John Libbey Eurotext

A comprehensive clinico-pathological and genetic evaluation of bottom-of-sulcus focal cortical dysplasia in patients with difficult-to-localize focal epilepsy Volume 21, numéro 1, February 2019

Figure 1

MRI findings and post-processing results for all patients included in the study. The first two columns are the preoperative T1w MPRAGE images and the coregistered MAP grey-white junction output. The crosshair pinpoints the location of the lesion. Absence of the MAP junction image indicates that the MAP processing was negative. The third column is the preoperative FLAIR/T2 images, whichever best depict the lesion (shown by arrow) in that particular patient. The rightmost column shows the postoperative MRI, indicating the extent of resection of the lesions.

Figure 2

Location of the depth electrode contacts and their anatomic relation to BOS lesions as co-registered on T1-weighted MRI coronal cuts in five patients are shown on the left.
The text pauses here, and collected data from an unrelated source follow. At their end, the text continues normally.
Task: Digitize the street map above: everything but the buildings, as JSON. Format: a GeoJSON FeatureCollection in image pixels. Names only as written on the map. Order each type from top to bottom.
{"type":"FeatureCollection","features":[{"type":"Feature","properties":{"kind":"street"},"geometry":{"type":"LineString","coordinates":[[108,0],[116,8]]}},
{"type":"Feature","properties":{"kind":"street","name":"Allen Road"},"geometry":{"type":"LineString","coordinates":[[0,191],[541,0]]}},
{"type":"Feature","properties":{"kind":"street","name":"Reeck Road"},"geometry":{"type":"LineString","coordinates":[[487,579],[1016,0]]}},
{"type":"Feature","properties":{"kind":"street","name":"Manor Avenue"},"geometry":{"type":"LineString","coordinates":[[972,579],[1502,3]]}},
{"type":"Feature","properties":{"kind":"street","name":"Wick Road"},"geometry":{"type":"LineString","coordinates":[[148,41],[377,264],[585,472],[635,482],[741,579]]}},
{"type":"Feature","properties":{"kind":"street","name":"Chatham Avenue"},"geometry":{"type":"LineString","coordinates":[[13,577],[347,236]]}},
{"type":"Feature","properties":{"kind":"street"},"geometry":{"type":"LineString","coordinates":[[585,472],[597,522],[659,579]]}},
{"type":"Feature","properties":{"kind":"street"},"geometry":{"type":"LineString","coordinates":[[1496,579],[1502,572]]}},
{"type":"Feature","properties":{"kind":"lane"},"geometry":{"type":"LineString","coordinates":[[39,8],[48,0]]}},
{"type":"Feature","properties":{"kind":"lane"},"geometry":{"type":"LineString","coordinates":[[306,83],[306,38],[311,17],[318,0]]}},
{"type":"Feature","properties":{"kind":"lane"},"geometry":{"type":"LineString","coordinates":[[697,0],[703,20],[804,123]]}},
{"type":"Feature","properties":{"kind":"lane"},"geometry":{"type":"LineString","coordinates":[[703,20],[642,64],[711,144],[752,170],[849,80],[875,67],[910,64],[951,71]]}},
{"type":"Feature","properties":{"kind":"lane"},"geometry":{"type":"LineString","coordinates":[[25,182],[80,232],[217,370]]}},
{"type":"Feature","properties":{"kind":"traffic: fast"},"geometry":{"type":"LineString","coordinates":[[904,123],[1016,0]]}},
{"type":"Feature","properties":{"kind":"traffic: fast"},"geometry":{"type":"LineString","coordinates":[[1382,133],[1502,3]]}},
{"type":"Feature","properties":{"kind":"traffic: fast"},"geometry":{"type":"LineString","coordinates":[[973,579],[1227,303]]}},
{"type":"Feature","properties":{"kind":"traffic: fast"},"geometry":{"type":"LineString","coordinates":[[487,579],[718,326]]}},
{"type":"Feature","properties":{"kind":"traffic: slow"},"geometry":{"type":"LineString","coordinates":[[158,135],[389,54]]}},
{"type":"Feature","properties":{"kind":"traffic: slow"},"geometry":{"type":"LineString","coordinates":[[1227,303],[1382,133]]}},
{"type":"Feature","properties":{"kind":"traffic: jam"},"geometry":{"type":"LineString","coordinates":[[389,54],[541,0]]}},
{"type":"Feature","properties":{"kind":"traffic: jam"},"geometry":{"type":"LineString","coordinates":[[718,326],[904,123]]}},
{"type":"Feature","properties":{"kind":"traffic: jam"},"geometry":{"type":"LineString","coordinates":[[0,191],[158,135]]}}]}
The electrode contacts recording ictal EEG onset are labelled in red. The samples of EEG channels recording ictal EEG onset from the depth electrodes (bipolar montage) are shown on the right. The red bars point to the ictal EEG onsets that were preceded by the preictal repetitive spikes/polyspikes in each of the patients. Patients (PT) 6 and 9 showed interictal rhythmic polyspikes and wave discharges that became more frequent immediately prior to the ictal onset. Patients 5 and 10 showed interictal repetitive spikes that were intermixed with low-voltage fast activities. In all patients, ictal EEGs showed tonic fast-frequency discharges. Seizures in Patients 6 and 10 were characterized by a brief initial attenuation of the EEG prior to the emergence of the low-amplitude fast activities.

Figure 3

(A-C) H&E staining: whole-slide imaging of Patient 9 (table 1) before (A1) and after (A2) microdissection with a 2-mm diameter punching device (scale bar = 4 mm); (B) higher magnification of area indicated by arrow in (A) and used for DNA extraction following micro-dissection (shown in [A’]). (C) Vimentin immunohistochemistry highlighting balloon cells (BC); serial section from (B). (D) phosphorylated S6 (pS6) immunohistochemistry highlighting both FCD II cell types, dysmorphic neurons (arrow), and balloon cells (arrowheads); serial section from (B). (E) Immunohistochemistry for neurofilament protein highlighting dysmorphic neurons (DN); serial section from (B). Microscopic measurements reveal 8% of cells with a FCDII phenotype. Scale bar in (B-E) = 50 μm.

Figure 4

Surgical histopathology of Patient 9 (table 1). (A) Concentration of dysmorphic neurons (arrow) decorated with anti-non-phosphorylated neurofilament H-specific antibodies (clone SMI32, Alexa555-labeled anti-mouse IgG1 secondary antibody, orange pseudocolour) at the bottom of a sulcus (sulcal surface indicated by small arrowheads), with concomitant accumulation of vimentin-positive balloon cells (clone SP20, Alexa488-labeled anti-rabbit IgG secondary antibody, green pseudocolour; arrowheads) in the underlying white matter. In addition, vascular myocytes expressing smooth muscle actin (clone 1A4, Alexa647-labelled anti-murine IgG2a secondary antibody, magenta pseudocolour) and nuclei (Hoechst 33342, blue pseudocolour) are visualized (multichannel-immunofluorescence whole slide imaging, 3DHistech MIDI). (B) High-power magnification of area indicated by asterisk in (A) showing predominant localization of vimentin-immunopositive balloon cells (BC) in white matter (as indicated by arrows) and SMI32-immunopositive dysmorphic neurons (DN) in grey matter. Scale bar in (A) = 2 mm, in (B) = 50 μm.